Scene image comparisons
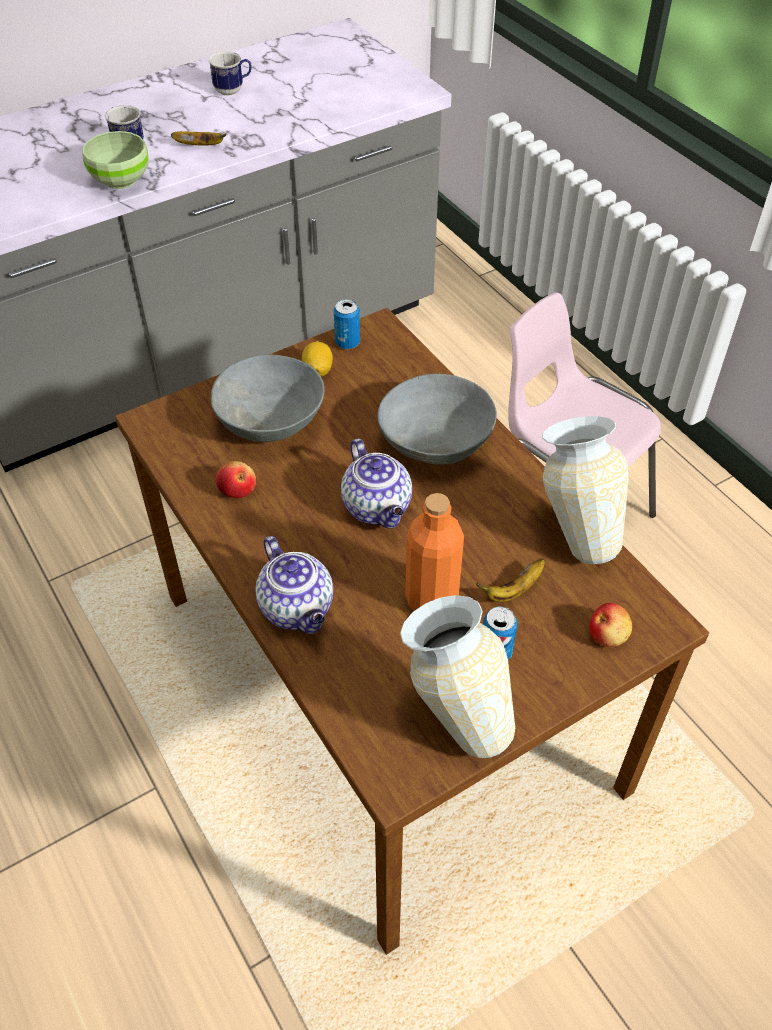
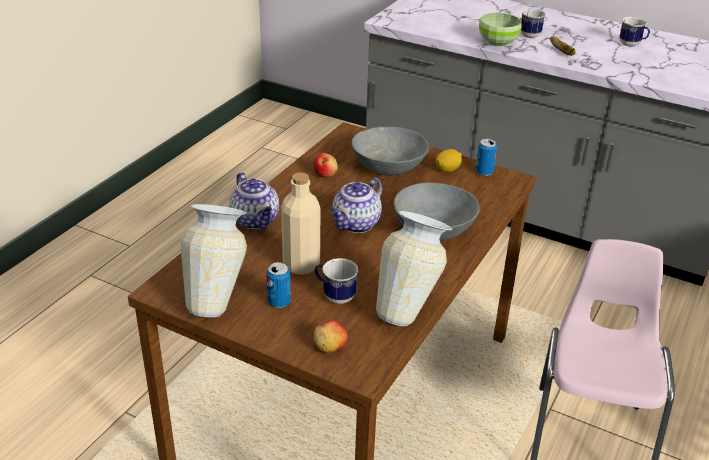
camera: 60 degrees right, 15 degrees down
teapot [256,536,333,634] -> teapot turned 60 degrees counterclockwise [229,172,279,229]
orange bottle [405,493,464,611] -> beige bottle [281,172,320,275]
banana [476,559,545,602] -> mug [315,258,358,304]

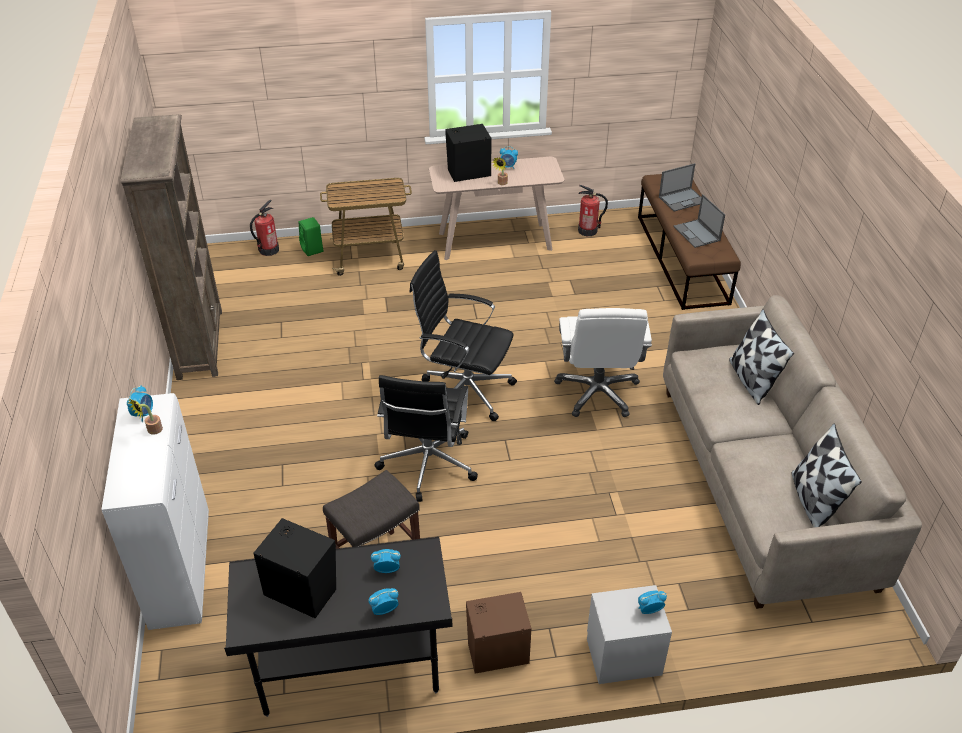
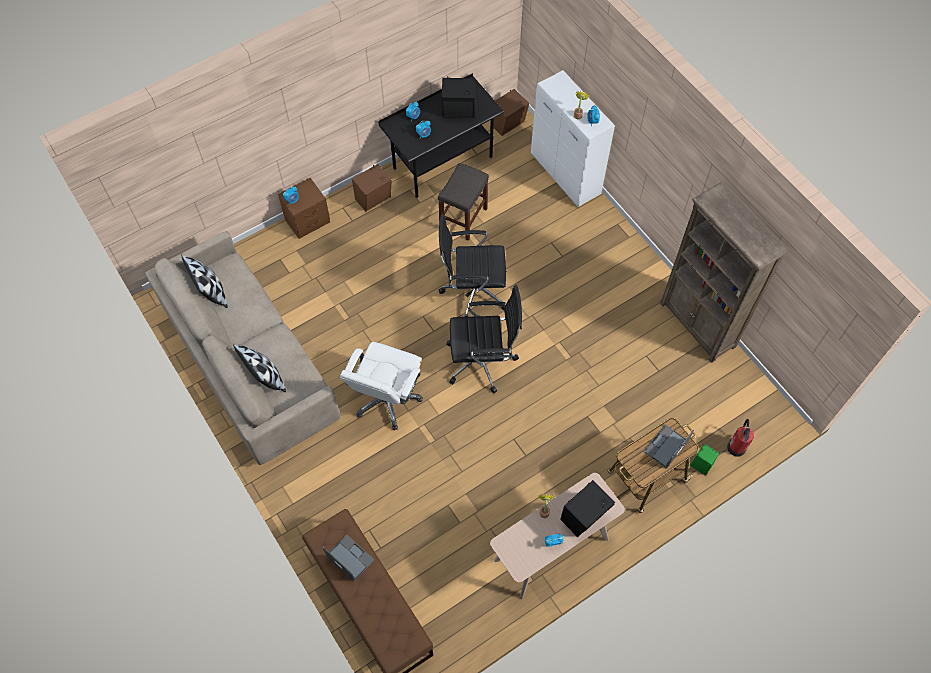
camera: 155 degrees right, 20 degrees up
black office chair [374,375,478,502] -> black office chair turned 75 degrees counterclockwise [439,213,506,317]
white office chair [554,308,652,417] -> white office chair turned 135 degrees counterclockwise [340,342,423,430]
fire extinguisher [578,185,608,236] -> none
grey nightstand [587,585,672,684] -> brown nightstand [278,178,330,239]
laptop [659,163,701,212] -> laptop moved to [643,424,694,469]
none -> brown speaker [494,89,529,136]

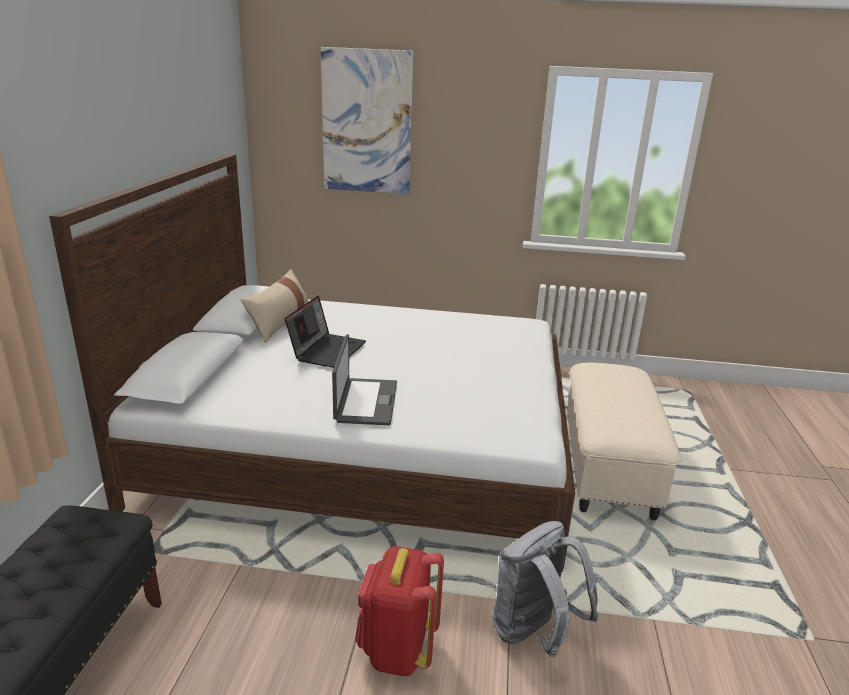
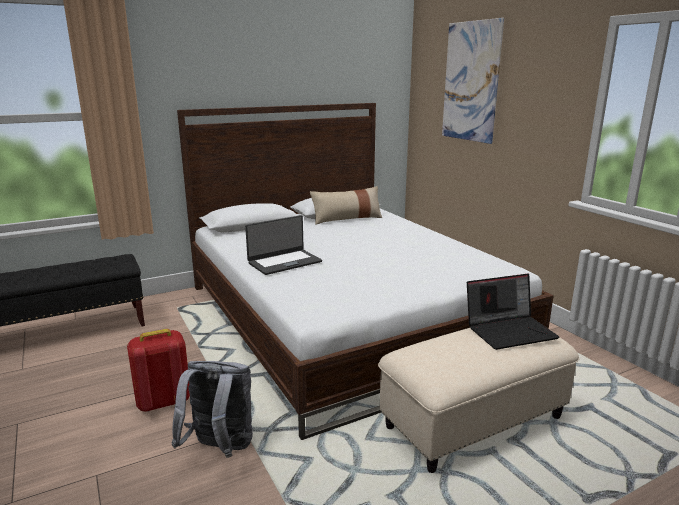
camera: 55 degrees right, 5 degrees down
laptop [285,296,366,368] -> laptop moved to [467,274,559,350]

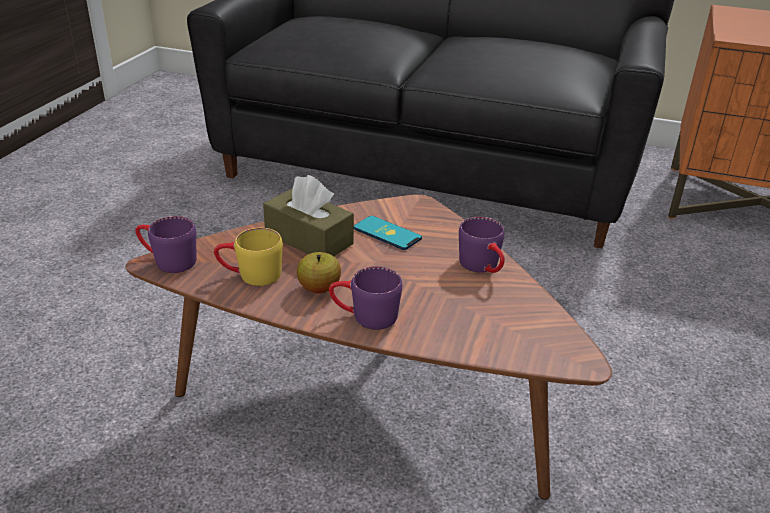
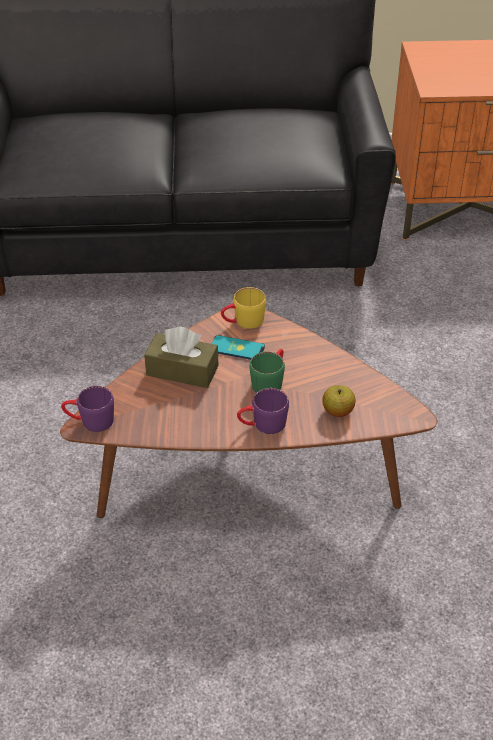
camera: 20 degrees left, 10 degrees up
yellow mug [214,228,283,286] -> yellow mug moved to [221,287,266,329]
apple [297,252,341,293] -> apple moved to [322,385,356,417]
purple mug [459,217,505,273] -> none
none -> green mug [249,349,285,393]

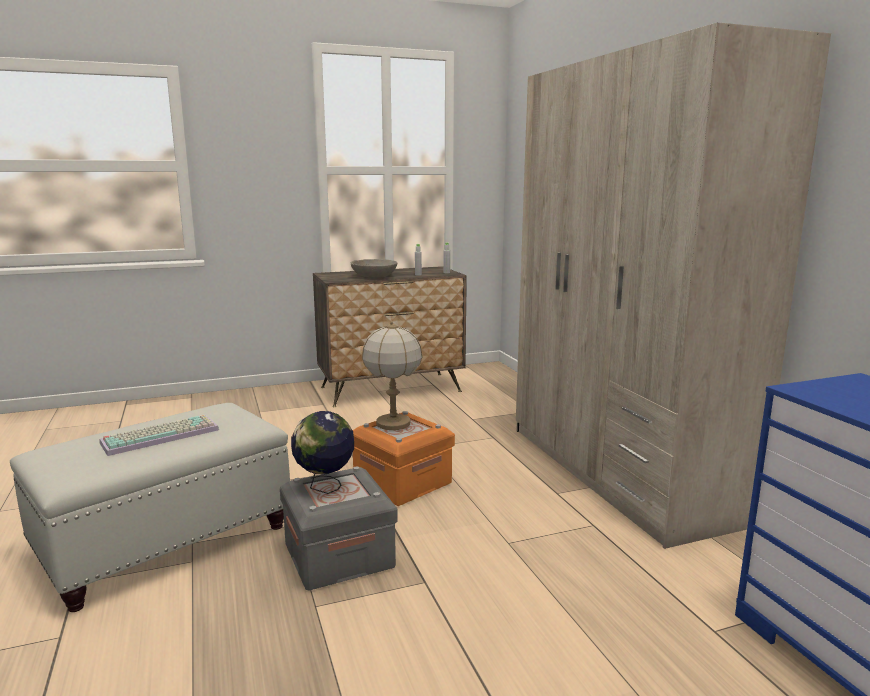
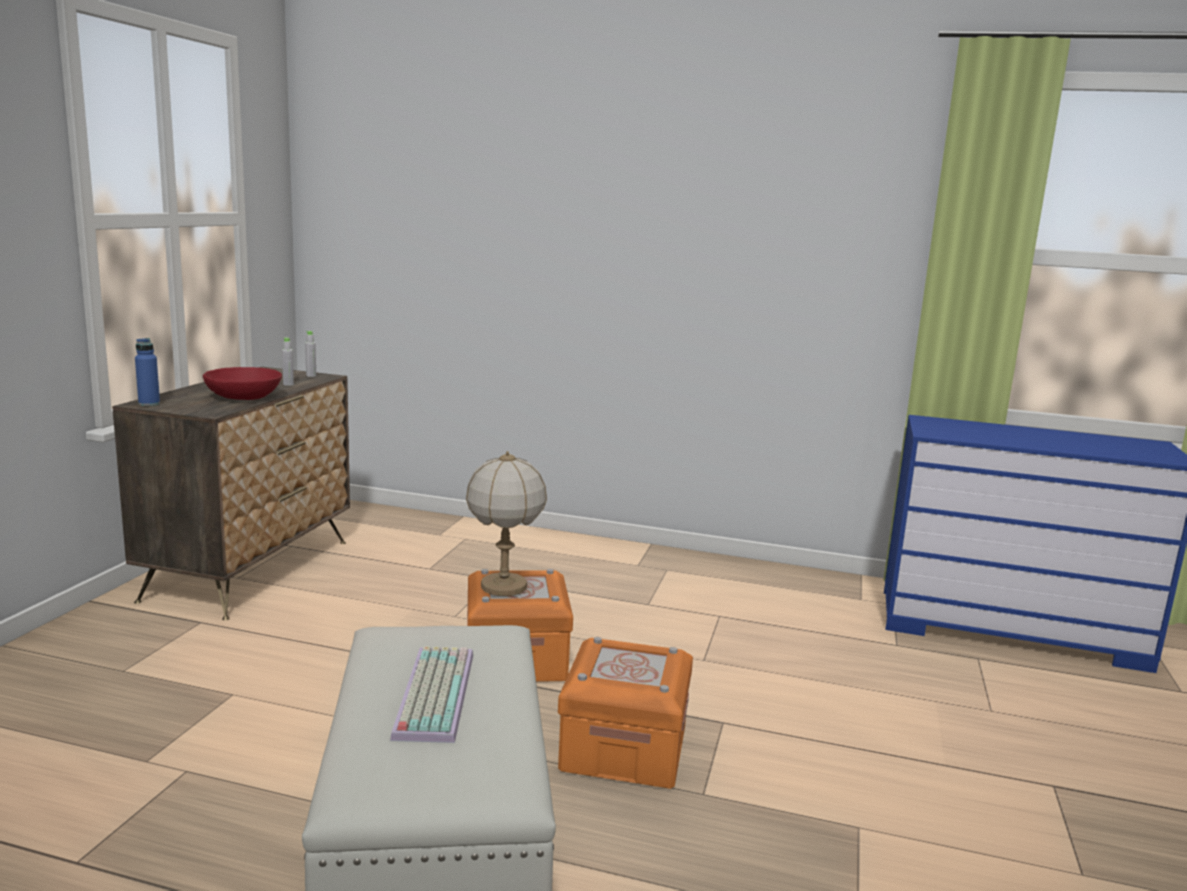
camera: 55 degrees left, 0 degrees up
grey storage box [280,466,398,591] -> orange storage box [558,637,693,789]
globe [291,411,354,494] -> none
grey bowl [351,259,397,278] -> red bowl [203,367,282,400]
beige wardrobe [516,23,831,549] -> none
none -> blue bottle [135,338,160,406]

* Work request *
Starting at the line with "beige wardrobe [516,23,831,549] -> none", retype each line through the final one in the data above, unchanged and with nothing added.

* Response to the task *
beige wardrobe [516,23,831,549] -> none
none -> blue bottle [135,338,160,406]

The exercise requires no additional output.